Conceptually I can see what you are asking for but am finding it hard to
translate it into an implementation. Dirty page throttling is throttling
heavy writers on a task and bdi basis but does not care about the
positioning of pages on the LRU or what node the page is allocated from.
On the reclaim side, the concern is how many pages that are dirty or
writeback at the tail of the LRU regardless of what task dirtied that
page or BDI it belongs to.

Hence I'm failing to see how the same rate-limiting mechanism could be
used on the reclaim side.

I guess we could look at the reclaim efficiency for a given task by
tracking pages that could not be reclaimed due to dirty/writeback relative
to pages that could be reclaimed and sleeping for increasing lengths of
time unconditionally when the reclaim efficiency is low.  However it's
complex and would be hard to debug. It could hit serious problems in
cases where there are both fast and slow bdi's with the pages backed by a
slow bdi dominating the tail of the LRU -- it could throttle excessively
prematurely. Alternatively, look at taking pages that are dirty/writeback
off the inactive list like what is done for LRU_UNEVICTABLE pages
and throttling based on a high rate of INACTIVE_FILE:LRU_UNEVICTABLE,
but again, it's complex and could incur additional penalties in the
end_page_writeback due to LRU manipulations. Both are essentially
re-inventing a very complex wheel.

I'm aware that what I'm proposing also has its problems. It could wake
prematurely because all the pages cleaned were backed by a fast bdi when
the pages it scanned were backed by a slow bdi. Prehaps this could
be dealt with by tracking the estimated writeback speed of pages cleaned
and comparing it against the estimated writeback speed of pages at the
tail of the LRU but again, the complexity may be excessive.
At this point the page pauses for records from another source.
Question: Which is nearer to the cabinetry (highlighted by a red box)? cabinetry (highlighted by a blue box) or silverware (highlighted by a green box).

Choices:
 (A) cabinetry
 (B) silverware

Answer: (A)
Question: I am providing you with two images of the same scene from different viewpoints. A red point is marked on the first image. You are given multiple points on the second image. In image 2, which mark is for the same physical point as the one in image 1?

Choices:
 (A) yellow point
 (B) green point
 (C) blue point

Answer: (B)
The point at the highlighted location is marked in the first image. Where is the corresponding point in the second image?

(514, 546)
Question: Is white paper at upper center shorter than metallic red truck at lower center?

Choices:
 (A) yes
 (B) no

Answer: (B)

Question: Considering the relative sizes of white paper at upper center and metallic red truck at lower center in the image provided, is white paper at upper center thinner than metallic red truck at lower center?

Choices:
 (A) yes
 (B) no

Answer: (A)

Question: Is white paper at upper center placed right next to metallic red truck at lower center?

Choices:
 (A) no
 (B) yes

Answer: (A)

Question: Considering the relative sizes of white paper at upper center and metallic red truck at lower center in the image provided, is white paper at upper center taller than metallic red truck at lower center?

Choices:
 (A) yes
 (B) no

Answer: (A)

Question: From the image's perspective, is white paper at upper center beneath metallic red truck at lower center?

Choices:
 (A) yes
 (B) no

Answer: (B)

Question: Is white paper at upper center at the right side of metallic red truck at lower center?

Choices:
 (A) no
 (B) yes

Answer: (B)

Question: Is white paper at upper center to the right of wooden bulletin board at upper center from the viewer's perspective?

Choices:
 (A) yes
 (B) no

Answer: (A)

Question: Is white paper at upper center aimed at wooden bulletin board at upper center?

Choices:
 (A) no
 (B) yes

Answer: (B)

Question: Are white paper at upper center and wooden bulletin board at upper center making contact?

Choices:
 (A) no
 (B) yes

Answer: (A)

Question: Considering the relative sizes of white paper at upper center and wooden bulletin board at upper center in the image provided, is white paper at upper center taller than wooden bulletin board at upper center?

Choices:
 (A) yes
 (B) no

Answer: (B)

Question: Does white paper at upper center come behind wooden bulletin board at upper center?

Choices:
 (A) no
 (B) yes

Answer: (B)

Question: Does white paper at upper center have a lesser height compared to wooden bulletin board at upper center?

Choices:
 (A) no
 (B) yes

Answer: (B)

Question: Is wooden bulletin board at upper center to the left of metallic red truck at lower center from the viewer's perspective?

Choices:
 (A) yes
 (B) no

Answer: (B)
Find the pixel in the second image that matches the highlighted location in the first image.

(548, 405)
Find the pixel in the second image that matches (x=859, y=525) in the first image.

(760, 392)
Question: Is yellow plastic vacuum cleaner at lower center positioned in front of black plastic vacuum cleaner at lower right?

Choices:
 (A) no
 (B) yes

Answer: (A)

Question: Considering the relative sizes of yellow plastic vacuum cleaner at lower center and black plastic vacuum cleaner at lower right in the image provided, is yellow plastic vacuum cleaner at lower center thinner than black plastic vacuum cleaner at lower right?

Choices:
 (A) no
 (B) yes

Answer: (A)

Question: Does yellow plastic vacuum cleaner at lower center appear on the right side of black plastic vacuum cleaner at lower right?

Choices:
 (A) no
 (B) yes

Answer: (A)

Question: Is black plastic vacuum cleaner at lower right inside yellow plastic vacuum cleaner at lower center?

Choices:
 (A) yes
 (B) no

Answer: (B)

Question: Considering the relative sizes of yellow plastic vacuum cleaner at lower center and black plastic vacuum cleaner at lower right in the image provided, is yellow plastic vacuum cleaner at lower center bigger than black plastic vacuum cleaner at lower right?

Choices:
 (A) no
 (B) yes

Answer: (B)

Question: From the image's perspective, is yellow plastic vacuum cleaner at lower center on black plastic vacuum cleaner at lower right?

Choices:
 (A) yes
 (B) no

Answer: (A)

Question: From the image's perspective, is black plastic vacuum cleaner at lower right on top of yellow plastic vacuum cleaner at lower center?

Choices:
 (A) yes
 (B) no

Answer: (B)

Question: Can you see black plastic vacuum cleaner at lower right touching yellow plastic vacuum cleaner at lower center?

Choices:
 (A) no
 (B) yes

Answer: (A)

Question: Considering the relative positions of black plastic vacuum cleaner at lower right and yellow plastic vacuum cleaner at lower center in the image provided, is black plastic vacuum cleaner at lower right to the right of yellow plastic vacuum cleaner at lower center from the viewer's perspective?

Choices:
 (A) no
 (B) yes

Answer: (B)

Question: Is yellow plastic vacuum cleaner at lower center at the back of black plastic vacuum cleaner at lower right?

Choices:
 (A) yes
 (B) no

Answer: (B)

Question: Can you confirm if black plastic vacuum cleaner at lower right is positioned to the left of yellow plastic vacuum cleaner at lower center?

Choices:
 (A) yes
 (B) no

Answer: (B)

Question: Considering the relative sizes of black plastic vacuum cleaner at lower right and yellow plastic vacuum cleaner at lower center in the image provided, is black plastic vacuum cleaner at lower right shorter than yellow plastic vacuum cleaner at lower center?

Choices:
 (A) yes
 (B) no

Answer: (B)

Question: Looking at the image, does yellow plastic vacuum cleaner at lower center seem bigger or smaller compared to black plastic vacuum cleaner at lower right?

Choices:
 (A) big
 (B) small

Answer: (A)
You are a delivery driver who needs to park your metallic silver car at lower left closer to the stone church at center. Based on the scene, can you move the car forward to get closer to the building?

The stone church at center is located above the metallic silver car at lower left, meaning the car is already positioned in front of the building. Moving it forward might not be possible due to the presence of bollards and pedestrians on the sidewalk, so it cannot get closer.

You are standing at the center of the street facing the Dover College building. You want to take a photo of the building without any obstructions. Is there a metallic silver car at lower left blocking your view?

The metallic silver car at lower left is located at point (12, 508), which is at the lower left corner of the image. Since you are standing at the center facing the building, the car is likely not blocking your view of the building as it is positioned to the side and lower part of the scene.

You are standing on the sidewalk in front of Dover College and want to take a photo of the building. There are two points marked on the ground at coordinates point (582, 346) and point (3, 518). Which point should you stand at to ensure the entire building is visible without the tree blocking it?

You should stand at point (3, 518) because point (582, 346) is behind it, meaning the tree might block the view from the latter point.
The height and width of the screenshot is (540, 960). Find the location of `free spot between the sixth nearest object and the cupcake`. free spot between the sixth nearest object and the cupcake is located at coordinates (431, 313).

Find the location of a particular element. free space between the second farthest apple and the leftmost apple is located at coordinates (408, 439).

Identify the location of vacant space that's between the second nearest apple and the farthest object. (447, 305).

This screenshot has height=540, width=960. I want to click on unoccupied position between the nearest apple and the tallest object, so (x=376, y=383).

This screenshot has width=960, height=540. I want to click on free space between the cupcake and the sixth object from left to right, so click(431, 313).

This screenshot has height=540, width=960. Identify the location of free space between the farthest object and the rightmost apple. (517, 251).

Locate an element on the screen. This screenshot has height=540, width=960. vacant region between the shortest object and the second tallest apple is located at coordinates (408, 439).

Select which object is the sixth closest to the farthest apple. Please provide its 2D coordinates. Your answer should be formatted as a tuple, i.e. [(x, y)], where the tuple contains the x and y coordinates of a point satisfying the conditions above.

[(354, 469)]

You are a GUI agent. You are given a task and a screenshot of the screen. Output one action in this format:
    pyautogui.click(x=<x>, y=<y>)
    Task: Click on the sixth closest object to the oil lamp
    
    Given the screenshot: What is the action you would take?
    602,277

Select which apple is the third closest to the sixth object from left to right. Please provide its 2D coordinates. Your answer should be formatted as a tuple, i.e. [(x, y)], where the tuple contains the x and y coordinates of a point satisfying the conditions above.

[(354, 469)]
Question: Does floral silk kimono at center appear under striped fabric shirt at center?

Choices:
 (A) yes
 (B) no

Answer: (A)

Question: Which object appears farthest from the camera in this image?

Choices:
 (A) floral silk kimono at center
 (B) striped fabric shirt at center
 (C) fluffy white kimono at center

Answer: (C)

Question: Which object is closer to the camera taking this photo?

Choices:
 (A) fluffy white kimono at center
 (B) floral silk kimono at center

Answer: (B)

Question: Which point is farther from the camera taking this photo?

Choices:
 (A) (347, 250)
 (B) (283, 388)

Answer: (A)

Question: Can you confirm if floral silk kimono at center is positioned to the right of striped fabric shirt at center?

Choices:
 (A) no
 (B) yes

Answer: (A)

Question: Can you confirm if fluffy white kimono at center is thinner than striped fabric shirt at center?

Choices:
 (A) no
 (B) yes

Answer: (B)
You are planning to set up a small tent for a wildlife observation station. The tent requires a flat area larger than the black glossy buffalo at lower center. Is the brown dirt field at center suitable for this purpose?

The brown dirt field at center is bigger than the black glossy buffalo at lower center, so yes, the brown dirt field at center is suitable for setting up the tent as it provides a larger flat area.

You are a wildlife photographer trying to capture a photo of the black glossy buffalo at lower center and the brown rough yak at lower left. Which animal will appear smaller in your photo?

If the first solution is too complex, it'll get hit with the KISS hammer
with a request to justify the complexity when the basis for comparison is
a broken concept. So I want to start simple, all it has to be is better
than congestion_wait/wait_iff_congested. If that still is not good enough,
the more complex options will have a basis for comparison.

> > diff --git a/mm/filemap.c b/mm/filemap.c
> > index dae481293b5d..b9be9afa4308 100644
> > --- a/mm/filemap.c
> > +++ b/mm/filemap.c
> > @@ -1606,6 +1606,8 @@ void end_page_writeback(struct page *page)
> >  	smp_mb__after_atomic();
> >  	wake_up_page(page, PG_writeback);
> >  	put_page(page);
> > +
> > +	acct_reclaim_writeback(page);
> 
> UAF - that would need to be before the put_page() call...
> 

UAF indeed.

Here is another version of the same concept that avoids atomic updates
from end_page_writeback() context and limits pgdat lookups. It's still
not tested other than "it boots under kvm".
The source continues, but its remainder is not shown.